TripleP writes "Was Toshiba paid-off to concede the HD battle? There are some signs that may point to this as a direct result of the ended format war. Reuters has reported that Sony has agreed to sell its Cell and RSX fabrication plants in Japan to Toshiba. The WSJ is reporting that is is a joint venture in the form of 60% Toshiba,%20 Sony and %20 Sony Computer Entertainment Inc."

6 of 229 comments (clear)

  1. Re:Who cares by PhrostyMcByte · · Score: 5, Interesting

    Blu-ray has higher storage and (I think) slightly more DRM, while HD-DVD has no region codes. I'm sure a lot of people won't be affected by region codes, but those of us who get international stuff would have prefered HD-DVD.

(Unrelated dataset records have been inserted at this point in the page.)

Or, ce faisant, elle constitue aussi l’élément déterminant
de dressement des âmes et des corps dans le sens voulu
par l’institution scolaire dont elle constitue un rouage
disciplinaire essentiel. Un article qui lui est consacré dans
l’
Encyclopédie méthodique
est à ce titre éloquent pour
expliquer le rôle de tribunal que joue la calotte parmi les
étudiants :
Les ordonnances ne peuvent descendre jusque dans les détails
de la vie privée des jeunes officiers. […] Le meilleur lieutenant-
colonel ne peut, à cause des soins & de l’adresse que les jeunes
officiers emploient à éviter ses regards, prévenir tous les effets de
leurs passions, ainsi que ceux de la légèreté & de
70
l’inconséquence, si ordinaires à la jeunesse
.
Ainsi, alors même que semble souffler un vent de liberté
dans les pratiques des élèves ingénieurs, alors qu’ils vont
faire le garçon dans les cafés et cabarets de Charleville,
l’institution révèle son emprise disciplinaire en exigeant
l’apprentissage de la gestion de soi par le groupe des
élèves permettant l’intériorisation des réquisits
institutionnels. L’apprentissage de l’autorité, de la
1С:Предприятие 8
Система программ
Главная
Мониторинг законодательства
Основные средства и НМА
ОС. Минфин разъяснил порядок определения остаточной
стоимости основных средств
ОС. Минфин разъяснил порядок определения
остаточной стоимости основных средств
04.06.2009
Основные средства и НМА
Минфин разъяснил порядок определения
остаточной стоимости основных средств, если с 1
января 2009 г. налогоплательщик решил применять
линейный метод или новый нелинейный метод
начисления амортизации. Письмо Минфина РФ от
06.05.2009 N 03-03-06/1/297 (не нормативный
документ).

  2. Surprised? by Gr8Apes · · Score: 3, Interesting

    This was known or rumored already for weeks and weeks, even prior to the WB announcement IIRC.

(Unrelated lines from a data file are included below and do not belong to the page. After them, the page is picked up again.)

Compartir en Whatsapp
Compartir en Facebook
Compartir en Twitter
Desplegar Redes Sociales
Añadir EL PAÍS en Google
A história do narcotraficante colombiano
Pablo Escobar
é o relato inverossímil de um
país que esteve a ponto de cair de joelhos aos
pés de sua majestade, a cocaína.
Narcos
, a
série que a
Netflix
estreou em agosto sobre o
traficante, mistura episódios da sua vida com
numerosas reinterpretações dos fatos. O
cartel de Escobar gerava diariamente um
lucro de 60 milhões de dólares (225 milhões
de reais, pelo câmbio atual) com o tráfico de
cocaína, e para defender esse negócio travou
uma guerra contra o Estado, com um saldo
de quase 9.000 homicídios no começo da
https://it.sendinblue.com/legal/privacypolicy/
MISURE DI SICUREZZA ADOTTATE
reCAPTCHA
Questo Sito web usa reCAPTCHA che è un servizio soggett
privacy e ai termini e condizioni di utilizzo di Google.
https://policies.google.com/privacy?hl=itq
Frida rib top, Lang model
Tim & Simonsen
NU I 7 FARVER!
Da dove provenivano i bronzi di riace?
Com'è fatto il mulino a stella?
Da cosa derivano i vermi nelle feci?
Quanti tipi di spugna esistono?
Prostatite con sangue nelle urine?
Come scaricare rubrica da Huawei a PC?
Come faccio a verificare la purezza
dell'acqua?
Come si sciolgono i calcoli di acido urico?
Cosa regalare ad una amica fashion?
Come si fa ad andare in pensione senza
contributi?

    Along with the $120M paid to Fox at the last minute to get them to stick with BD, and the reputed $400-500M WB received, I'm not shocked at all.

    Sony bought the win in the format war, and that alone would be enough of a reason to not buy into the inflated BD format. (Inflated as in cost)

    --
    The cesspool just got a check and balance.
  3. Re:Who cares by Anonymous Coward · · Score: 4, Interesting

    A few years back someone demonstrated a 200GB BluRay disc. It had many many layers (after some googling, it looks like it has 8 layers), so just like you I don't know if it was supported by all players, but it existed.

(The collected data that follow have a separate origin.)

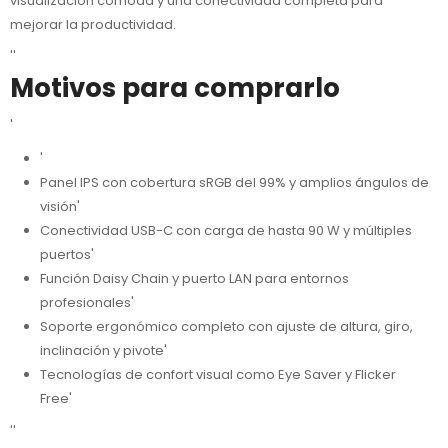
visualización cómoda y una conectividad completa para
mejorar la productividad.
''
Motivos para comprarlo
'
'
Panel IPS con cobertura sRGB del 99% y amplios ángulos de
visión'
Conectividad USB-C con carga de hasta 90 W y múltiples
puertos'
Función Daisy Chain y puerto LAN para entornos
profesionales'
Soporte ergonómico completo con ajuste de altura, giro,
inclinación y pivote'
Tecnologías de confort visual como Eye Saver y Flicker
Free'
''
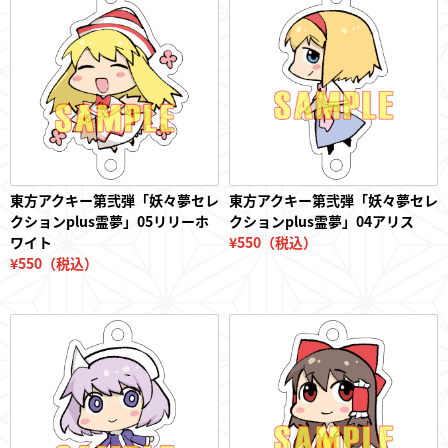
フィギュア
東方やおよろず商店とは
東方アクキー第弐弾「妖々夢セレ
東方アクキー第弐弾「妖々夢セレ
クションplus霊夢」05リリーホ
クションplus霊夢」04アリス
ワイト
¥550（税込）
¥550（税込）
ご利用案内
決済・配送
お問い合わせ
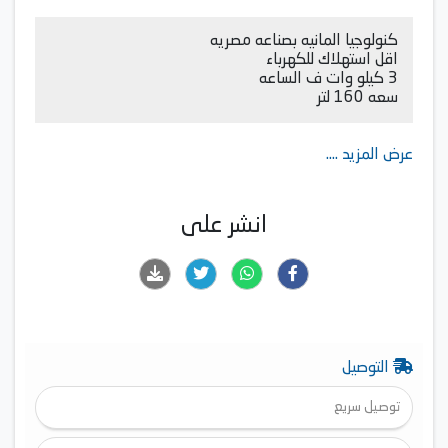
كنولوجيا المانيه بصناعه مصريه
اقل استهلاك للكهرباء
3 كيلو وات ف الساعه
سعه 160 لتر
عرض المزيد ....
انشر على
التوصيل
توصيل سريع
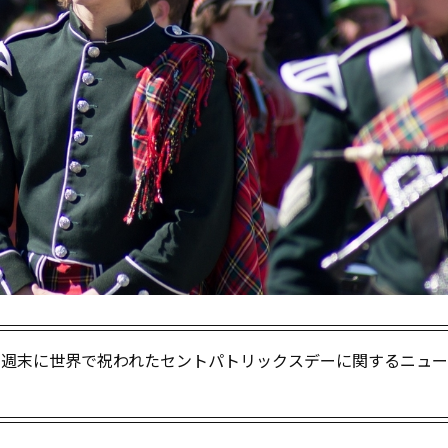
、週末に世界で祝われたセントパトリックスデーに関するニュ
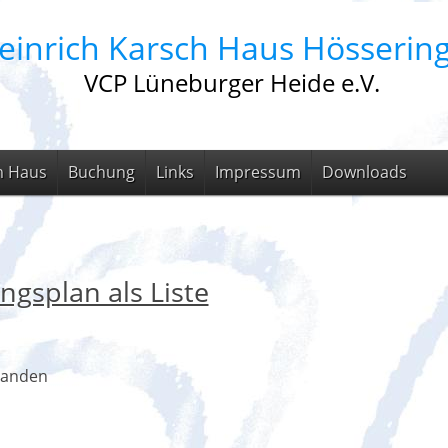
einrich Karsch Haus Hösserin
VCP Lüneburger Heide e.V.
m Haus
Buchung
Links
Impressum
Downloads
ngsplan als Liste
handen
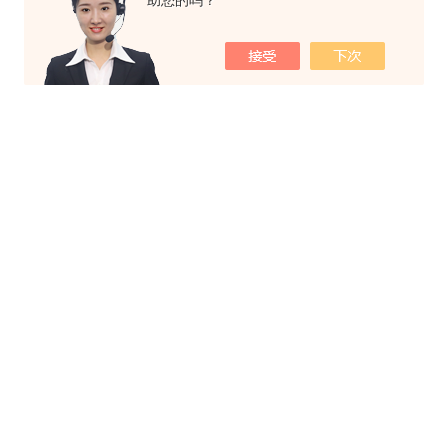
助您的吗？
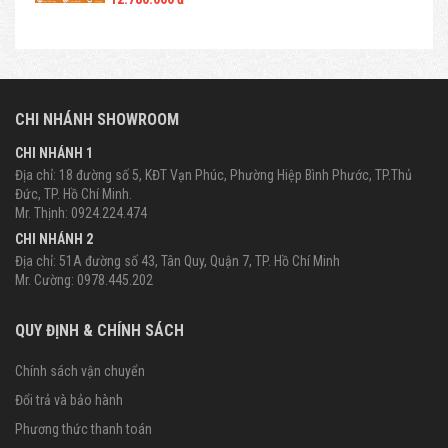
CHI NHÁNH SHOWROOM
CHI NHÁNH 1
Địa chỉ: 18 đường số 5, KĐT Vạn Phúc, Phường Hiệp Bình Phước, TP.Thủ
Đức, TP. Hồ Chí Minh.
Mr. Thịnh: 0924.224.474
CHI NHÁNH 2
Địa chỉ: 51A đường số 43, Tân Quy, Quận 7, TP. Hồ Chí Minh
Mr. Cường: 0978.445.202
QUY ĐỊNH & CHÍNH SÁCH
Chính sách vận chuyển
Đổi trả và bảo hành
Phương thức thanh toán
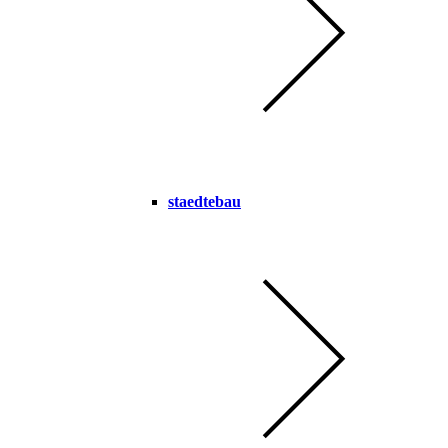
staedtebau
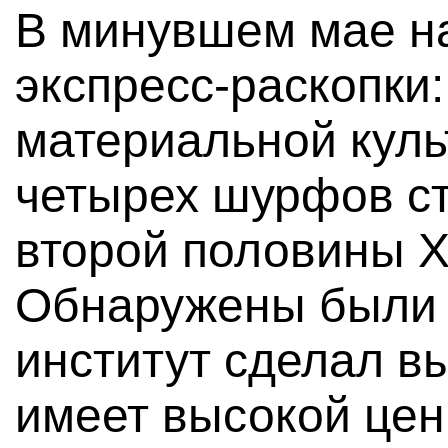
В минувшем мае н
экспресс-раскопки:
материальной кул
четырех шурфов с
второй половины X
Обнаружены были 
институт сделал вы
имеет высокой цен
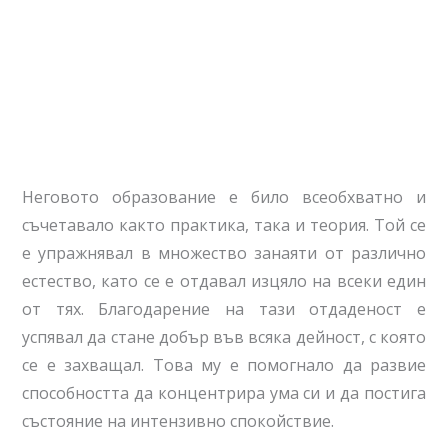
Неговото образование е било всеобхватно и
съчетавало както практика, така и теория. Той се
е упражнявал в множество занаяти от различно
естество, като се е отдавал изцяло на всеки един
от тях. Благодарение на тази отдаденост е
успявал да стане добър във всяка дейност, с която
се е захващал. Това му е помогнало да развие
способността да концентрира ума си и да постига
състояние на интензивно спокойствие.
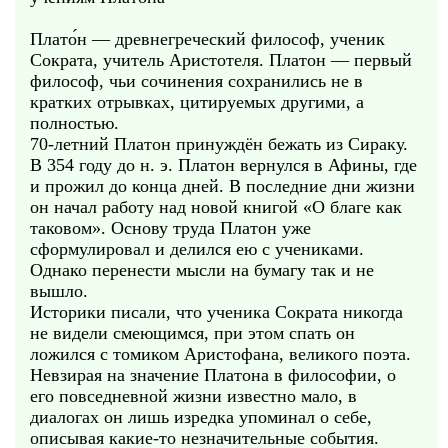
Плато́н — древнегреческий философ, ученик
Сократа, учитель Аристотеля. Платон — первый
философ, чьи сочинения сохранились не в
кратких отрывках, цитируемых другими, а
полностью.
70-летний Платон принуждён бежать из Сираку.
В 354 году до н. э. Платон вернулся в Афины, где
и прожил до конца дней. В последние дни жизни
он начал работу над новой книгой «О благе как
таковом». Основу труда Платон уже
сформулировал и делился ею с учениками.
Однако перенести мысли на бумагу так и не
вышло.
Историки писали, что ученика Сократа никогда
не видели смеющимся, при этом спать он
ложился с томиком Аристофана, великого поэта.
Невзирая на значение Платона в философии, о
его повседневной жизни известно мало, в
диалогах он лишь изредка упоминал о себе,
описывая какие-то незначительные события.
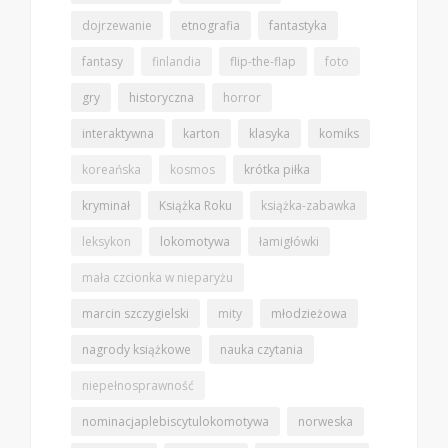
dojrzewanie
etnografia
fantastyka
fantasy
finlandia
flip-the-flap
foto
gry
historyczna
horror
interaktywna
karton
klasyka
komiks
koreańska
kosmos
krótka piłka
kryminał
Książka Roku
książka-zabawka
leksykon
lokomotywa
łamigłówki
mała czcionka w nieparyżu
marcin szczygielski
mity
młodzieżowa
nagrody książkowe
nauka czytania
niepełnosprawność
nominacjaplebiscytulokomotywa
norweska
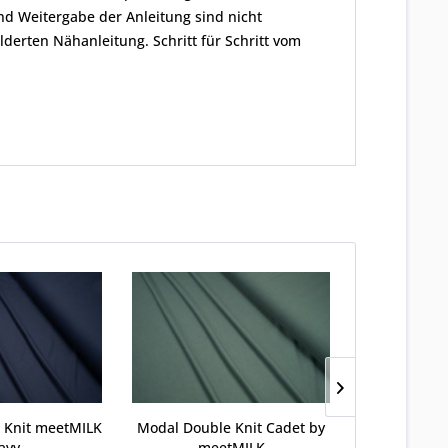
nd Weitergabe der Anleitung sind nicht
derten Nähanleitung. Schritt für Schritt vom
 Knit meetMILK
Modal Double Knit Cadet by
Viskose Sa
avy
meetMILK
au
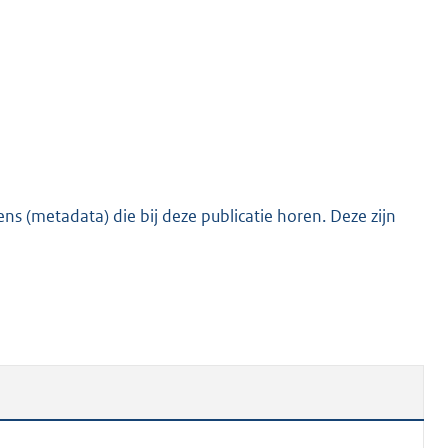
o
t
t
e
:
1
1
0
s (metadata) die bij deze publicatie horen. Deze zijn
K
b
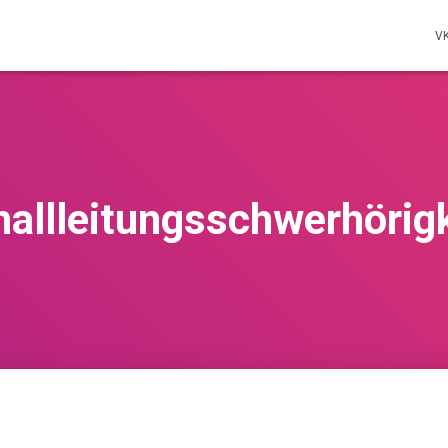
V
hallleitungsschwerhörigk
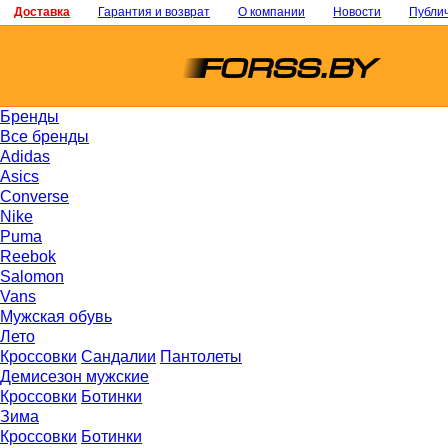
Доставка
Гарантия и возврат
О компании
Новости
Публи
Бренды
Все бренды
Adidas
Asics
Converse
Nike
Puma
Reebok
Salomon
Vans
Мужская обувь
Лето
Кроссовки
Сандалии
Пантолеты
Демисезон мужские
Кроссовки
Ботинки
Зима
Кроссовки
Ботинки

    This is why I've always favored BluRay. From my limited understanding of the subject, I can see that it is a little bit more modern of a technology, so it has higher potential.

  4. Standards should be set by engineers, not PHBs! by Anonymous Coward · · Score: 5, Interesting

    The problem with the world is we've let the wrong people set the standards. Business should build to standards, not build standards to produce psuedo profits.

    What going around these days is crap, and it's come right back at us!

  5. Re:Who cares by the+eric+conspiracy · · Score: 5, Interesting

    The space is not meaningless. The Transformers HD-DVD ran out of space for a lossless audio track and was released without one.

  6. Re:Who cares by Znork · · Score: 4, Interesting

    A few years back someone demonstrated a 200GB BluRay disc.

    I recently saw a 1000GB SATA-RAY disc demonstrated. Actually I even saw it for sale. Slightly thicker than the plastic, but I can live with that.

    Seriously tho, judging from the development, sale and prices of ordinary multilayer DVDs, I expect the new optical formats to remain permanently impractical and inferior as a storage medium as compared to simply buying more harddisks. They haven't been designed as data storage, they've been designed with the primary purpose of gathering shelf-dust in stores and at home. With the rapid spread and expansion of USB drives and memory sticks I doubt they'll manage to gather as extensive use as backup and transportation medium as the older optical formats.